Eidelson will be competing against Vinay Nayak ’14, who announced his candidacy in April. While their backgrounds differ widely, it is not yet clear how — or how much — the candidates, who are separated by two years, will differentiate themselves on matters of policy.

Eidelson said she agrees with Vinay Nayak’s declaration in April that “what’s good for Yale is good for New Haven, and vice versa,” though she added that town-gown issues are “more complicated than that.”

On City Hall matters, about which Nayak has so far demurred, Eidelson did not hesitate to offer her opinions. Mayor John DeStefano Jr.’s fiscal policy has unfairly targeted low-income city employees, she said, noting that the average salary of city workers far exceeds that of the average employee the city laid off in February.

“Of course, with the state the economy is in, budgeting is extraordinarily difficult, but it’s important that when cuts need to be made, they be made at all levels,” she said.

Nayak said he and members of his campaign are currently working on several proposals addressing workplace discrimination, government accountability, economic development, education and public safety, which they will roll out in the coming weeks.

Stopping short of embracing any particular view of what the Ward 1 alderman’s role ought to be, Nayak instead said he hopes to learn from Ward 1 voters — almost exclusively undergraduates on Old Campus and eight residential colleges — what they want in their alderman. Many on campus have either argued that the Ward 1 alderman should strive to address the day-to-day concerns of Yale students or that he or she should fight for broader causes, a dichotomy Eidelson said does not exist.

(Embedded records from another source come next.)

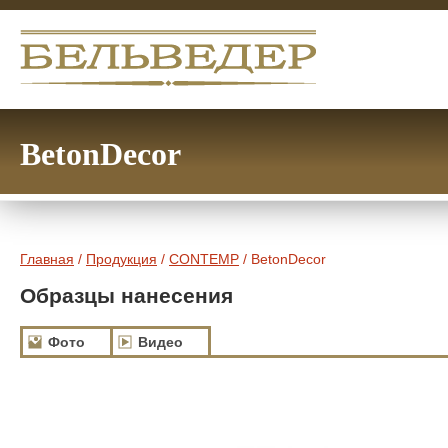
BetonDecor
Главная
/
Продукция
/
CONTEMP
/ BetonDecor
Образцы нанесения
Фото
Видео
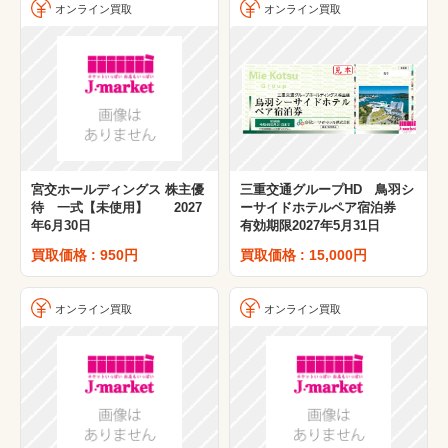
オンライン買取
オンライン買取
宮交ホールディングス 株主優
三重交通グループHD 鳥羽シ
待 一式【未使用】 2027
ーサイドホテルペア宿泊券
年6月30日
有効期限2027年5月31日
買取価格 : 950円
買取価格 : 15,000円
オンライン買取
オンライン買取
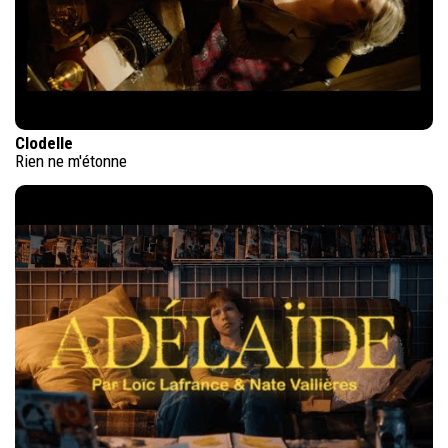
Clodelle
Rien ne m'étonne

“Like all aldermen, a good Ward 1 alderman has to fight for his or her constituents, and that does mean taking care of the small things, but taking on the big things is exactly what it means to fight for Ward 1,” she said. “As long as Yale graduates don’t want to stay in New Haven, and as long as students come to Yale in spite of rather than because of New Haven, then government isn’t working for us, so you really have to do both.”

Eidelson said she has made her dedication to New Haven clear through her actions — staying in the city for two summers and now running for a position that would keep her there through December 2013 if she is elected.

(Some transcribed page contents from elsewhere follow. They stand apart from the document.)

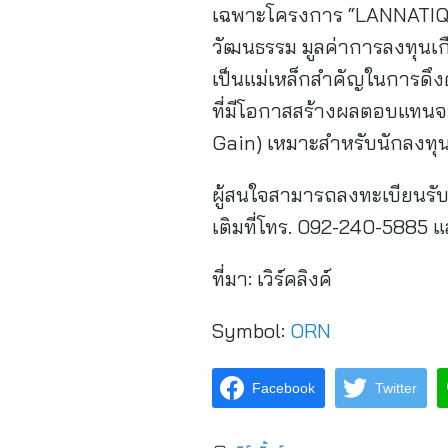
เฉพาะโครงการ “LANNATIQUE”
วัฒนธรรม มูลค่าการลงทุนเกื
เป็นแม่เหล็กสำคัญในการดึงด
ที่มีโอกาสสร้างผลตอบแทนจา
Gain) เหมาะสำหรับนักลงทุ
ผู้สนใจสามารถลงทะเบียนรับสิ
เติมที่โทร. 092-240-5885 แ
ที่มา:
เวิร์คลิงค์
Symbol:
ORN
Facebook
Twitter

While Eidelson’s campaign is in its nascent stage, Nayak has already assembled a team of 15 staffers, three of who are current or former board members of the Yale College Democrats. Nayak said he has been campaigning by phone and email over the summer while structuring his campaign and developing policy proposals.

Nayak and Eidelson have met only once, though each said they look forward to two months of intense campaigning once the academic year starts.

“I’m anticipating the start of a great conversation,” said Nayak, who came to Yale from Oak Park, Ill., a suburb of Chicago, and worked as a policy assistant for the Board of Aldermen last year.

Though they are both Democrats, Nayak and Eidelson will run as independents in the Nov. 8 general election, in accordance with the Ward 1 Democratic Committee’s request. Because the Democratic primary is Sept. 13 — leaving only two weeks for candidates to mount campaigns and freshmen to get acquainted with the city in the fall — the committee asked Democrats to run only in the general election.

Nayak and Eidelson are the only two candidates who have officially registered with a party in Ward 1, but write-in campaigns are still possible.